■ **ESTRATTO DEL DOCUMENTO**:
|---|

La Corte Costituzionale, con la sentenza, sentenza 08/11/2018 n° 194, dichiarò illegittimo l’articolo 3, comma 1, del decreto legislativo n. 23/2015 (c.d. Jobs Act) contenente la riforma del mercato del lavoro che ha introdotto il contratto a tempo indeterminato a tutele crescenti.

Nella sentenza emanata dai giudici costituzionali, la previsione di un’indennità crescente in ragione della sola anzianità di servizio del prestatore di lavoro, collide coi principi di ragionevolezza e di uguaglianza, contrastando quindi col diritto e la tutela del lavoro impressi agli articoli 4 e 35 della Costituzione.

|---|

■ **COSA SI RICHIEDE**: Trascrivi parola per parola il passo del testo sulla sentenza della Corte Costituzionale da "La Corte Costituzionale, con" a "a tutele crescenti.".

■ **DATI FORNITI**:
|---|

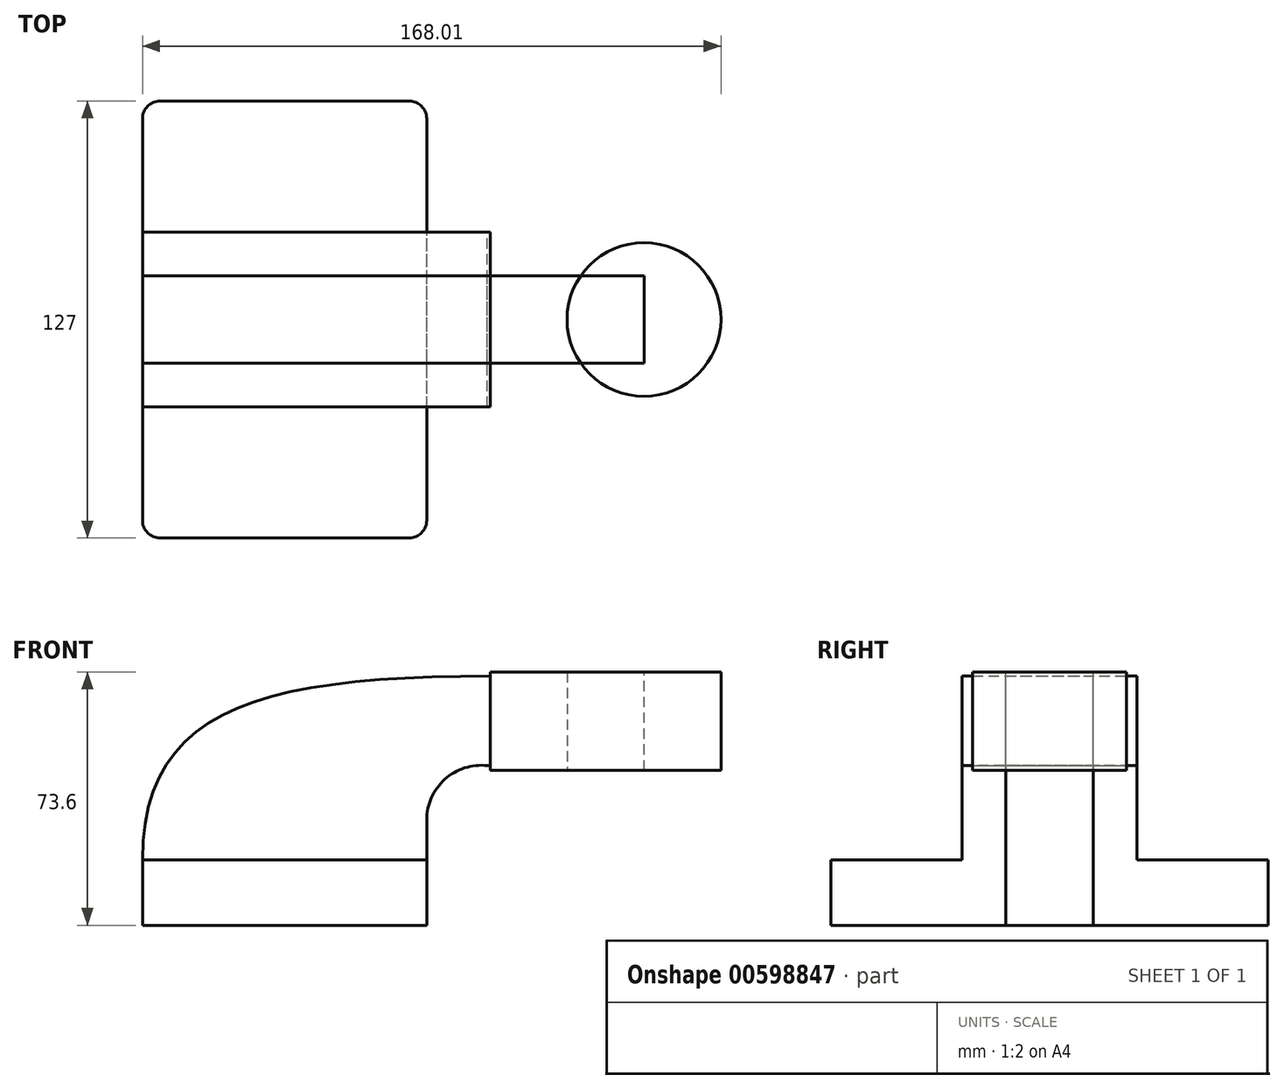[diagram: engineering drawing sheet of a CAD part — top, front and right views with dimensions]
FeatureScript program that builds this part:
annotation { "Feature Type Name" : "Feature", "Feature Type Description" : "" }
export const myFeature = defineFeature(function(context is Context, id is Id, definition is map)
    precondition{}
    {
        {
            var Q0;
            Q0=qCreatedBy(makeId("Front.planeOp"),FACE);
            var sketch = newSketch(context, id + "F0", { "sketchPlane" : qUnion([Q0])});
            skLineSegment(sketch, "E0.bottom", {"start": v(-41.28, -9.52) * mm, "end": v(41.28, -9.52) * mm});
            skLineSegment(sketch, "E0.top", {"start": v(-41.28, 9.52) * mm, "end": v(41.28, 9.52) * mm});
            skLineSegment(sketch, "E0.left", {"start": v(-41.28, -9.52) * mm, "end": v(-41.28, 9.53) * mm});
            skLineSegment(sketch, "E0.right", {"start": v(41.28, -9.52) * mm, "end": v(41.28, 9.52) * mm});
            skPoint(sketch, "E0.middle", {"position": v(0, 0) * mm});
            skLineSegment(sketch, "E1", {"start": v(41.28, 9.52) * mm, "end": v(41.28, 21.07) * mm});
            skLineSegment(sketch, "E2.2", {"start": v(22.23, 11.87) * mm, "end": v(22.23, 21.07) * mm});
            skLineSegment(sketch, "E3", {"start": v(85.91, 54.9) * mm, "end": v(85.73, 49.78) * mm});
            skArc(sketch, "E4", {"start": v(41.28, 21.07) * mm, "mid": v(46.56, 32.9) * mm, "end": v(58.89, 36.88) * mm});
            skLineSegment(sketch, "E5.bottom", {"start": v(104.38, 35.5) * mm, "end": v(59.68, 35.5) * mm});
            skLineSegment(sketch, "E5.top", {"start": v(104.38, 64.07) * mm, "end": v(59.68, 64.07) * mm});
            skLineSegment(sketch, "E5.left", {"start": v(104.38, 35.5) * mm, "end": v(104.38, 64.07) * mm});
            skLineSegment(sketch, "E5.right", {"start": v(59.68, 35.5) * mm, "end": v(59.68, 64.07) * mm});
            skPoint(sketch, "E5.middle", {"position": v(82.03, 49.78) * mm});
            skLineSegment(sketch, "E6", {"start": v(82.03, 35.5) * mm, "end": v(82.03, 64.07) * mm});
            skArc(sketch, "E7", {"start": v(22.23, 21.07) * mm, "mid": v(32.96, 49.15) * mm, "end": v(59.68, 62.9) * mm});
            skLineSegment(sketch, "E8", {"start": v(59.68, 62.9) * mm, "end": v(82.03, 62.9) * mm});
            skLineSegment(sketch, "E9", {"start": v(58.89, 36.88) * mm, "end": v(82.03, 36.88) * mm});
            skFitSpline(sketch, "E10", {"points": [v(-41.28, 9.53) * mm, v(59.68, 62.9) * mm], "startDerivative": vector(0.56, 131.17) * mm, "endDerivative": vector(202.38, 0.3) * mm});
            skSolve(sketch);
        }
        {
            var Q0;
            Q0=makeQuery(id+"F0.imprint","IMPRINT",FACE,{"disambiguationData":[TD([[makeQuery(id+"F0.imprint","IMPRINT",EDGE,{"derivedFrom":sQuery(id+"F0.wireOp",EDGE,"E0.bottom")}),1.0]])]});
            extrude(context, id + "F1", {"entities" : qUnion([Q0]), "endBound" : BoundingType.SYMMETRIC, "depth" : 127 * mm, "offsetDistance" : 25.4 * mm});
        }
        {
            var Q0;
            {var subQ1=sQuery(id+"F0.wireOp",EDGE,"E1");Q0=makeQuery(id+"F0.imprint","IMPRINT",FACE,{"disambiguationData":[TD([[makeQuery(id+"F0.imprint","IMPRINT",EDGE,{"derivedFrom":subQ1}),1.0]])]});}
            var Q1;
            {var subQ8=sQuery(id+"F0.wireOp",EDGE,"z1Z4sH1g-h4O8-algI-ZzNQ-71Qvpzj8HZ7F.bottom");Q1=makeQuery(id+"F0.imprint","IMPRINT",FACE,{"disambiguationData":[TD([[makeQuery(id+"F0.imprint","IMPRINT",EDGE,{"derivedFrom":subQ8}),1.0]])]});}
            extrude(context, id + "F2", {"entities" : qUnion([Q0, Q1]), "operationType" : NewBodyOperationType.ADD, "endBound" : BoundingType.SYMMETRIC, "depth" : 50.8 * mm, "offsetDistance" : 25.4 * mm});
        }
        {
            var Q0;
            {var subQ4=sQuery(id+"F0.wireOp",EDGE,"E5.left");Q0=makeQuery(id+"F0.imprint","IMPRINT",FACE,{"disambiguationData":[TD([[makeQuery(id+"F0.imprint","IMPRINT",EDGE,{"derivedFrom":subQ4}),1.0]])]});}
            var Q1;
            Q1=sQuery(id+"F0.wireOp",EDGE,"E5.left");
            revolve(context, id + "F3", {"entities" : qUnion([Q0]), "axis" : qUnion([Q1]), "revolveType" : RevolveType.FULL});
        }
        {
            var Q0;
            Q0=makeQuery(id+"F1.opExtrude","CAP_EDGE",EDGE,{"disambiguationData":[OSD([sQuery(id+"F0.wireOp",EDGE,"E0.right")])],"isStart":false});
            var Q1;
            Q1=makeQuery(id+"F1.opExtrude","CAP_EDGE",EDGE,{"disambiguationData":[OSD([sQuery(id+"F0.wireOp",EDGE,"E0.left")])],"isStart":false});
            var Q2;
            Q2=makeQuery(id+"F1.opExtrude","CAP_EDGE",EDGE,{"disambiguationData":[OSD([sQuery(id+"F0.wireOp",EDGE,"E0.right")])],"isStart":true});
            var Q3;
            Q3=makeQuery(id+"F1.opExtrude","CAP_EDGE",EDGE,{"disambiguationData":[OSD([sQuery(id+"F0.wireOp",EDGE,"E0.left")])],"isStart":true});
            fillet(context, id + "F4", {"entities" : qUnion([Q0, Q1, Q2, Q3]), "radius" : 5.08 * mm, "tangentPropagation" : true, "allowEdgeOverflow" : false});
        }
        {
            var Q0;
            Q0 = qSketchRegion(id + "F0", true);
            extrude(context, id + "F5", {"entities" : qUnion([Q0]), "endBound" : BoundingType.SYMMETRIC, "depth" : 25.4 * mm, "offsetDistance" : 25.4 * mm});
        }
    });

|---|

■ **RISPOSTA**:
La Corte Costituzionale, con la sentenza, sentenza 08/11/2018 n° 194, dichiarò illegittimo l’articolo 3, comma 1, del decreto legislativo n. 23/2015 (c.d. Jobs Act) contenente la riforma del mercato del lavoro che ha introdotto il contratto a tempo indeterminato a tutele crescenti.